Efficency = EO/EI x 100
EO = Output Energy
EI = Input Energy (Work Done)
The EO, Ibelieve, here is the energy that the body now has as gravitational potential:
EO = mgh
=20 x 9.8 x 10
=1960J
And EI is the answer to the first part of the question =3500J
So the quotient becomes:
η = EO/EI x 100
=1960/3500 x 100
= 56%

This is how I would approach the question, but it is a bit ambiguous and so I have made some assumption i.e g=9.8, friction = 0 and I took the average velocity which may not be the correct way of doing it. In any case, I hope my solution helps despite being very long =)

Last edited: May 29, 2013
7. May 29, 2013

### milesyoung

I'm sure the OP appreciates your work, but the idea is to get the OP to do the work and learn from the process. Hints are welcome if needed, solutions are not.

8. May 29, 2013

### CWatters

Is that correct?

9. May 29, 2013

### AlexVGheo

Ah, I am terrible sorry, Ill remember that in the future. Should I delete the post?

10. May 29, 2013

### AlexVGheo

No, it should be V2 - U2! I have gone back and made the adjustments, thank you =)

11. May 29, 2013

### CWatters

Dongorgon ...

Did you post the question exactly as posed or does the original question say anything about the velocity?

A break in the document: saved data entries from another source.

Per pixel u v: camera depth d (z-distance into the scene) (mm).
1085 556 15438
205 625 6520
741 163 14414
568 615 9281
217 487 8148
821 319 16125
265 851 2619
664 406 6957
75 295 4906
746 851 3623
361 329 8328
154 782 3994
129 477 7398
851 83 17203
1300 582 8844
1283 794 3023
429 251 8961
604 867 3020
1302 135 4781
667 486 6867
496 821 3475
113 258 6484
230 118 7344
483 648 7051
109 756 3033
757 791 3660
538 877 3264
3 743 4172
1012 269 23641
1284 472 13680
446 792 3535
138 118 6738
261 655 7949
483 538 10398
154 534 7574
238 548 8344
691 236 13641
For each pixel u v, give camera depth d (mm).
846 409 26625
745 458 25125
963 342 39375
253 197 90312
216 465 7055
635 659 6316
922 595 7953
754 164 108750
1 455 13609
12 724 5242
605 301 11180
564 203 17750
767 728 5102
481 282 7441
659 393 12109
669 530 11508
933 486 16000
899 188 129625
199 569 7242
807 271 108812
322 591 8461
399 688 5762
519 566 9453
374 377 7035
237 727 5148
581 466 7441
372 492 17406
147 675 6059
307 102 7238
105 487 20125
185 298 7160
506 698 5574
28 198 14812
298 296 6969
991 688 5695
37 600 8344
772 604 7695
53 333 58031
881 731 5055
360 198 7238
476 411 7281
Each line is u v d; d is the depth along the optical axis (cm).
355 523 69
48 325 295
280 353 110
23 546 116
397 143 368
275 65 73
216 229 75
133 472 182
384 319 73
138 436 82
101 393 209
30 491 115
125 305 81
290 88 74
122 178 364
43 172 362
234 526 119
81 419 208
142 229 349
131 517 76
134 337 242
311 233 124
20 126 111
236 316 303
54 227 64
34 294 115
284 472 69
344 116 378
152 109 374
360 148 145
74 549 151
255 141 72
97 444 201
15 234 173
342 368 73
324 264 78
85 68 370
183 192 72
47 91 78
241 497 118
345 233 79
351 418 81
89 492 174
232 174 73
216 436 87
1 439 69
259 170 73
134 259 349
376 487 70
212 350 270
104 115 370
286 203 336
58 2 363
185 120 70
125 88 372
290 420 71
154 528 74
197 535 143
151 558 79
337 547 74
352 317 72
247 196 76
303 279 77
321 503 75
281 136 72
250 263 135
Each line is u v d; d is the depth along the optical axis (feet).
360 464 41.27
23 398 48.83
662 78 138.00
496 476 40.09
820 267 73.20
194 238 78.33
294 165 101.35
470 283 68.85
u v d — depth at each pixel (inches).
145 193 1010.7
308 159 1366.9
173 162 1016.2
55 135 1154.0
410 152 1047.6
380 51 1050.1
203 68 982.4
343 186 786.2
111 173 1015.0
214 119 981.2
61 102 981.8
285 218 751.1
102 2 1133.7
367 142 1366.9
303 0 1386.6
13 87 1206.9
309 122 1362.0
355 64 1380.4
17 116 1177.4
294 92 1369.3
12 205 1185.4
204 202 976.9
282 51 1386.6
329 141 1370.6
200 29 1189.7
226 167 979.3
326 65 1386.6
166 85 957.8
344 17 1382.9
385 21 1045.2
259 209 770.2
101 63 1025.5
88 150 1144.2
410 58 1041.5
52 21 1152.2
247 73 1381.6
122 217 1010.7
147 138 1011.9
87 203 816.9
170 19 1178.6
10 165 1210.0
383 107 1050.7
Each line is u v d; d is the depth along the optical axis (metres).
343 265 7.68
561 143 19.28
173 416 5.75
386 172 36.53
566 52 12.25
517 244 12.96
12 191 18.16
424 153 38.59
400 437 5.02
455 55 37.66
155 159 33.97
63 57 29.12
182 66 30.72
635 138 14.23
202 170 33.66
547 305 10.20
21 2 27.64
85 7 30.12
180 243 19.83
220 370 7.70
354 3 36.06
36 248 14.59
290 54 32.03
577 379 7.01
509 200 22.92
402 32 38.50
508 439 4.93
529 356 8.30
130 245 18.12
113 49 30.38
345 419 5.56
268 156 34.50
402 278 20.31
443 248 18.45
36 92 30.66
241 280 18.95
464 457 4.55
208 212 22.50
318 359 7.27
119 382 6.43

I ask because as Alex points out there is an issue with calculating the power. As the car gets faster the power changes. If the original question said the force pushed the car "at constant velocity" then friction would be involved and the power would be constant.

12. Jun 1, 2013

### Dongorgon

Many thanks for the replies, very much appreciated.
The question only stated that the initial velocity is 0m/s. There's a diagram also which doesn't display any frictional force, or any resistance force for that matter. I was just slightly unsure with the limited information really. Another part of the same question asks 'what are the advantages of pulling as opposed to pushing up a slope, in terms of energy loss.'
Any help on that would be great thanks!